TAEGU, South Korea — Chief Master Sgt. Carl Sagstetter knows how helpful it is to be able to go right into the mission without first having to set up a tent city.

Tent cities take time to create. They take up a lot of space. And they keep many people busy with maintenance.

So Sagstetter, command chief with Kunsan Air Base’s 8th Fighter Wing, welcomed the news that the Air Force will build two training facilities at an installation in South Korea to which his unit sometimes deploys for military exercises.

The training buildings will go up at Taegu’s K-2 Air Base, where the 607th Support Squadron operates a U.S. compound. K-2 is a South Korean Air Force installation that shares space with commercial Taegu Airport.

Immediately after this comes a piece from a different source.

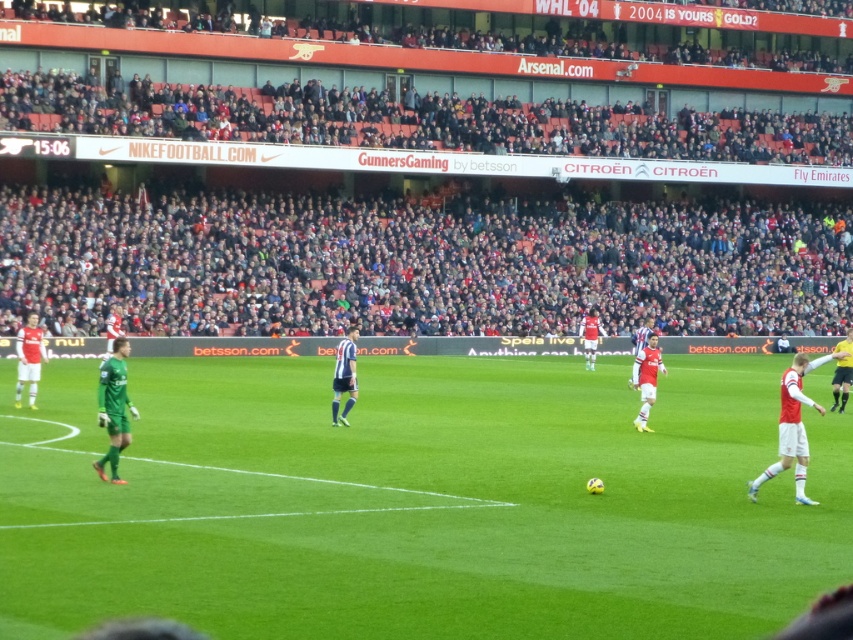
You are a photographer at the stadium and want to capture a photo of both the white jersey at right and the white jersey at center. However, you notice that one is blocking the other. Which white jersey is closer to you?

The white jersey at right is closer to you because it is in front of the white jersey at center.

You are a photographer at the stadium and need to capture a clear shot of both the white jersey at left and the white matte jersey at center. Which jersey should you zoom in on to ensure it appears larger in your photo?

The white jersey at left should be zoomed in on because its width is larger than the white matte jersey at center, making it naturally appear bigger in the photo.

The structures will serve as living and working quarters for special operations forces and other units that come to K-2 to train, said Capt. Thomas A. Bongiovi, the 607th Support Squadron’s base civil engineer at K-2.

Each one-story structure will measure about 3,000 square feet and house offices, vehicles, storage, showers, toilets and sleeping areas, Bongiovi said. Each will cost about $450,000. Construction starts next month and should finish a year later.

“They’ll have small open bays with roll-up doors so you can bring vehicles in and out,” said Bongiovi. “They’ll have full bathrooms so people can occupy the building and actually live there for short term. And they have office rooms so you can actually do admin and operations planning in there.

“They can modify it to suit their requirements, whether they use it as office space or living space or vehicle maintenance space,” Bongiovi said.

“Most other installations that these exercise units would come into, they would operate out of tents,” he said. “So this gives them a hard facility, with heating and air conditioning, that’s protected from the elements and gives them phone and computer capability.”

“The nice thing about not having to rely on tents means they can hit the ground and work quicker,” said Bongiovi. “They don’t have to wait for erection of a tent city. The term we like to use is ‘turn the key.’ They walk in, turn the lights on and go to work.”

Also, Sagstetter said, “when your facilities are hardened and your showers and restrooms and living areas are not tents, that’s just a huge morale benefit — that you don’t have to go out and walk 300 yards in the rain or something to take a shower.”

Tech. Sgt. Paul Willis, an aerospace propulsion craftsman, agreed.

“A building would serve tenfold better than a tent would,” said Willis, assigned to the 35th Aircraft Maintenance Unit, part of the 8th Fighter Wing.